Using the records below, transcribe word for word the stretch from the line that contains "X73870000Y-76400000D01*" through the line that contains "X75155714Y-77542857D01*", both end lines included, and nothing else.

--- Listed records Enclosed Below ---

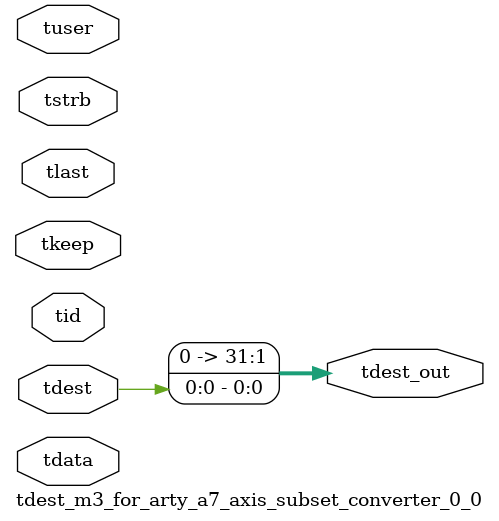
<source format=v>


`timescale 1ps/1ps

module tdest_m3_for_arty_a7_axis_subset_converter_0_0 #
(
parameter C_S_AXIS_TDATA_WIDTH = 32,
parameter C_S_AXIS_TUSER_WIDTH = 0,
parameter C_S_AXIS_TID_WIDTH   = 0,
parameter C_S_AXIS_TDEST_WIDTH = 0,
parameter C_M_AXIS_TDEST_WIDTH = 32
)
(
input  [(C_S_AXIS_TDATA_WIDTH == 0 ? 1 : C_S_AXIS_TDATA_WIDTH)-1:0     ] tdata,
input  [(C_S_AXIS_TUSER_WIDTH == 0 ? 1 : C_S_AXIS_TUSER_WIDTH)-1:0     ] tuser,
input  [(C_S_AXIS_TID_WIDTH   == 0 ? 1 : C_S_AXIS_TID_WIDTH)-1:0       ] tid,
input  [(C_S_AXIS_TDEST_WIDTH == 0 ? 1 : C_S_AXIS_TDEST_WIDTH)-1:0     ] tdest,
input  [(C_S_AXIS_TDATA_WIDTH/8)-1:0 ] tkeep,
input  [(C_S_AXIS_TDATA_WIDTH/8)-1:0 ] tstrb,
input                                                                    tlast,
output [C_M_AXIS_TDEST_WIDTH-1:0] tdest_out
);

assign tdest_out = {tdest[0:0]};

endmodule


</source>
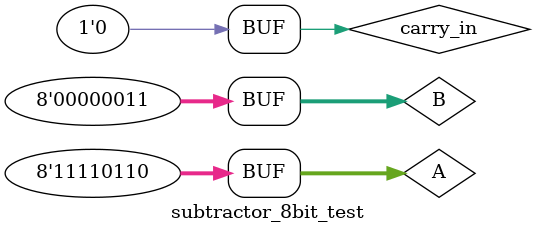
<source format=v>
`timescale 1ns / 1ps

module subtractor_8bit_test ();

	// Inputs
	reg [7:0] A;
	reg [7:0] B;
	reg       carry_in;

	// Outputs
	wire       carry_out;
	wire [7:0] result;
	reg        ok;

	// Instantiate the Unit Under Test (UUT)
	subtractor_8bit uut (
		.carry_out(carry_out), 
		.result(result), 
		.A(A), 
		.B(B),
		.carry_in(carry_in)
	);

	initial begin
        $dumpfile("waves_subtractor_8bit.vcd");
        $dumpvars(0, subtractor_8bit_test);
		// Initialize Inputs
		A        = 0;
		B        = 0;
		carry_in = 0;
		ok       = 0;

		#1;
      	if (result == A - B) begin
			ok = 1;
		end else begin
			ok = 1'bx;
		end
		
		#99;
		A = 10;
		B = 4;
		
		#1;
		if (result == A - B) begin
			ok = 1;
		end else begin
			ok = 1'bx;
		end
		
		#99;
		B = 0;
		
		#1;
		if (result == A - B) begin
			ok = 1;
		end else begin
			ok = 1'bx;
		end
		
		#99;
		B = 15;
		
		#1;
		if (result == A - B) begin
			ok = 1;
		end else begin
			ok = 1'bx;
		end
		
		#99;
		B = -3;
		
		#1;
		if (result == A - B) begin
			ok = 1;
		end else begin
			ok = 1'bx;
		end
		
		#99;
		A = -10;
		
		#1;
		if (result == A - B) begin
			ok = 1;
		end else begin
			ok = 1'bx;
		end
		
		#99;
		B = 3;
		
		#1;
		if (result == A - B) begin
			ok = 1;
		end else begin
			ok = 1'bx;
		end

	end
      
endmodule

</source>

--- End of Enclosed Listed records ---
--- Listed records Enclosed Below ---

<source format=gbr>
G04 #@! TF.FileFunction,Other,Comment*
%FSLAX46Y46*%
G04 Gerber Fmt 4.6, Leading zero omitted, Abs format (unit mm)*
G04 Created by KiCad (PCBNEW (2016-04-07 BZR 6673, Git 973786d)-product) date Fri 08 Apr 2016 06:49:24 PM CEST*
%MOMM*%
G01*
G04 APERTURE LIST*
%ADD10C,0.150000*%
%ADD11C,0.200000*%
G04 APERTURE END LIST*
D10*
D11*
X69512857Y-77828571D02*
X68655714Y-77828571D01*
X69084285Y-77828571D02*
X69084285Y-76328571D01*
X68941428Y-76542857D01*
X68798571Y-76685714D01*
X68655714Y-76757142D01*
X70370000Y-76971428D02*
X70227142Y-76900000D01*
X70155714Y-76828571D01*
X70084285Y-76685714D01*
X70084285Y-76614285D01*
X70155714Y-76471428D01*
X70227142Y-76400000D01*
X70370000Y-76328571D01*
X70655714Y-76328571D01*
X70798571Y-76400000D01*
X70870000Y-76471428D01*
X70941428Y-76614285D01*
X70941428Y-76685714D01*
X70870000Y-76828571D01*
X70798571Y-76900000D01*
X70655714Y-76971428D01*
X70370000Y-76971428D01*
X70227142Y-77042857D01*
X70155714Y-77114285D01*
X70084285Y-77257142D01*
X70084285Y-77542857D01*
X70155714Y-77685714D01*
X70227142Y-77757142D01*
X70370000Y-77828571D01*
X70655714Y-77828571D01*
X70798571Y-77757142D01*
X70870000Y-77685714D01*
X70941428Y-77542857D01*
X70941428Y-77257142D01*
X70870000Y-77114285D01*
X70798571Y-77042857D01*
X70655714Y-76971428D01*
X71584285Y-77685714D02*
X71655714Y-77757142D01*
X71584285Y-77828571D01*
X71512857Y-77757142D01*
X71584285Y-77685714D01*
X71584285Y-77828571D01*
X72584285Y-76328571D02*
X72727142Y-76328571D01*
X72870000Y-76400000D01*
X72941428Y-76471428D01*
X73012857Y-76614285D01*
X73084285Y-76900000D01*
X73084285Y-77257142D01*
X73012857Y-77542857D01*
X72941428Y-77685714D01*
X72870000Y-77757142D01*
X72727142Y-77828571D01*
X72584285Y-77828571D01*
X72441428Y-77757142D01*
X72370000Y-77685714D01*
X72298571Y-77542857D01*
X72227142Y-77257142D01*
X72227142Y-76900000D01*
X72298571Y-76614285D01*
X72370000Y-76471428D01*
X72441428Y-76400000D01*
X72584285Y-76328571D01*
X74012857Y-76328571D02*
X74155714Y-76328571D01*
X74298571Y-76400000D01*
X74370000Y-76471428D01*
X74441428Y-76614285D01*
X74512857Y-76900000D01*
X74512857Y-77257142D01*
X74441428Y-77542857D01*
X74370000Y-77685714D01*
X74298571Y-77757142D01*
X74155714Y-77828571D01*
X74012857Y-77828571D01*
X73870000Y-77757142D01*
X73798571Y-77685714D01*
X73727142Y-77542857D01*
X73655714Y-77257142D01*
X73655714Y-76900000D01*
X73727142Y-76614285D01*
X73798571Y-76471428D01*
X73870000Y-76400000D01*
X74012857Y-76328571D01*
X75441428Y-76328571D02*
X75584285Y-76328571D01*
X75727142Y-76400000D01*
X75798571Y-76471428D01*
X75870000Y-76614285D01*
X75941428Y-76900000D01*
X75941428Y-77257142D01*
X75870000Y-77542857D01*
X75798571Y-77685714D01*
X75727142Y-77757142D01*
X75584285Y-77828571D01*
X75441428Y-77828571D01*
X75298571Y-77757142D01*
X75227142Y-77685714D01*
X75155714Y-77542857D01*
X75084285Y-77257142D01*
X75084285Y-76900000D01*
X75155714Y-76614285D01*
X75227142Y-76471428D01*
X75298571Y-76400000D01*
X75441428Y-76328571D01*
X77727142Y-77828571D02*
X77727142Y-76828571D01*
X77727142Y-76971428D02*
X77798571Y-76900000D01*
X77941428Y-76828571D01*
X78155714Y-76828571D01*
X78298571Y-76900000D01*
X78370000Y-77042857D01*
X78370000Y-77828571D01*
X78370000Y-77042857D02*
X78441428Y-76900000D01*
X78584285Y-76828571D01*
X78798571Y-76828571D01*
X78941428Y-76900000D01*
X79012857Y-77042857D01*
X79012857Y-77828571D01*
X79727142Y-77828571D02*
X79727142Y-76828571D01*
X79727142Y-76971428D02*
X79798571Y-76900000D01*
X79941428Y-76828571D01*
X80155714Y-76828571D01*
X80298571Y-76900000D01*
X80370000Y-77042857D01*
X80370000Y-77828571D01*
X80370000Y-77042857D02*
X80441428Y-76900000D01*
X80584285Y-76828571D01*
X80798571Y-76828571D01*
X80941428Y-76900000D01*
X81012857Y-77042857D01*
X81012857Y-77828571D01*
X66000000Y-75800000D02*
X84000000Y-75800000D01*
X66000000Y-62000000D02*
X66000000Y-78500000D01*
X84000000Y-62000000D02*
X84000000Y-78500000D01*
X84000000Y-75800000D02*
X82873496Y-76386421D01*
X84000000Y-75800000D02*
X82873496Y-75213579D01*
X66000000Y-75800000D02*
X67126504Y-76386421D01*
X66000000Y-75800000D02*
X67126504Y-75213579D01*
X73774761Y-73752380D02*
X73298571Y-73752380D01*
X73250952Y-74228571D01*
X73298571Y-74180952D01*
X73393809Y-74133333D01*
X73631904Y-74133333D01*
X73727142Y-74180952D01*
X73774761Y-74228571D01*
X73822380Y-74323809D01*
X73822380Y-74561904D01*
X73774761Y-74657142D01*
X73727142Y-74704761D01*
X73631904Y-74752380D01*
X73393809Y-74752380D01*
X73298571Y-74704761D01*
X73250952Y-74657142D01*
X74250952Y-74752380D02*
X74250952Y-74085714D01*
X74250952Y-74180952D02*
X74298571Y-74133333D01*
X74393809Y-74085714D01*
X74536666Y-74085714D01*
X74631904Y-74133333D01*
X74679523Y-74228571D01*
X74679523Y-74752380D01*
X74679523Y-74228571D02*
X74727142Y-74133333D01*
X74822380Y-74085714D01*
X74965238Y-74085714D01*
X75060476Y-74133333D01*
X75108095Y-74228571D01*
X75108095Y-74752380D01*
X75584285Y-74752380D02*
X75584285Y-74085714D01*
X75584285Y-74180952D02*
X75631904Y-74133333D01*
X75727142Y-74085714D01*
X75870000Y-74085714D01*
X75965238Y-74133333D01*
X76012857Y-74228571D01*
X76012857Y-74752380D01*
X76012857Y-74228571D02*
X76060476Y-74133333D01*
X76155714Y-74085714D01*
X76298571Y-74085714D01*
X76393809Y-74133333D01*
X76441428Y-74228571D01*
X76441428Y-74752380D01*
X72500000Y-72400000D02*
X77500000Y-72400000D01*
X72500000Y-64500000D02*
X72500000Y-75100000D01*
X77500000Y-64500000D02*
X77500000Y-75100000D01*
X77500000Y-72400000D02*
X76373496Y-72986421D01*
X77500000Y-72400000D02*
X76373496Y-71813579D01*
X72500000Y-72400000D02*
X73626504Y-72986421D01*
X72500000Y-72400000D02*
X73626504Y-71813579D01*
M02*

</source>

--- End of Enclosed Listed records ---

- **Written reply**:
X73870000Y-76400000D01*
X74012857Y-76328571D01*
X75441428Y-76328571D02*
X75584285Y-76328571D01*
X75727142Y-76400000D01*
X75798571Y-76471428D01*
X75870000Y-76614285D01*
X75941428Y-76900000D01*
X75941428Y-77257142D01*
X75870000Y-77542857D01*
X75798571Y-77685714D01*
X75727142Y-77757142D01*
X75584285Y-77828571D01*
X75441428Y-77828571D01*
X75298571Y-77757142D01*
X75227142Y-77685714D01*
X75155714Y-77542857D01*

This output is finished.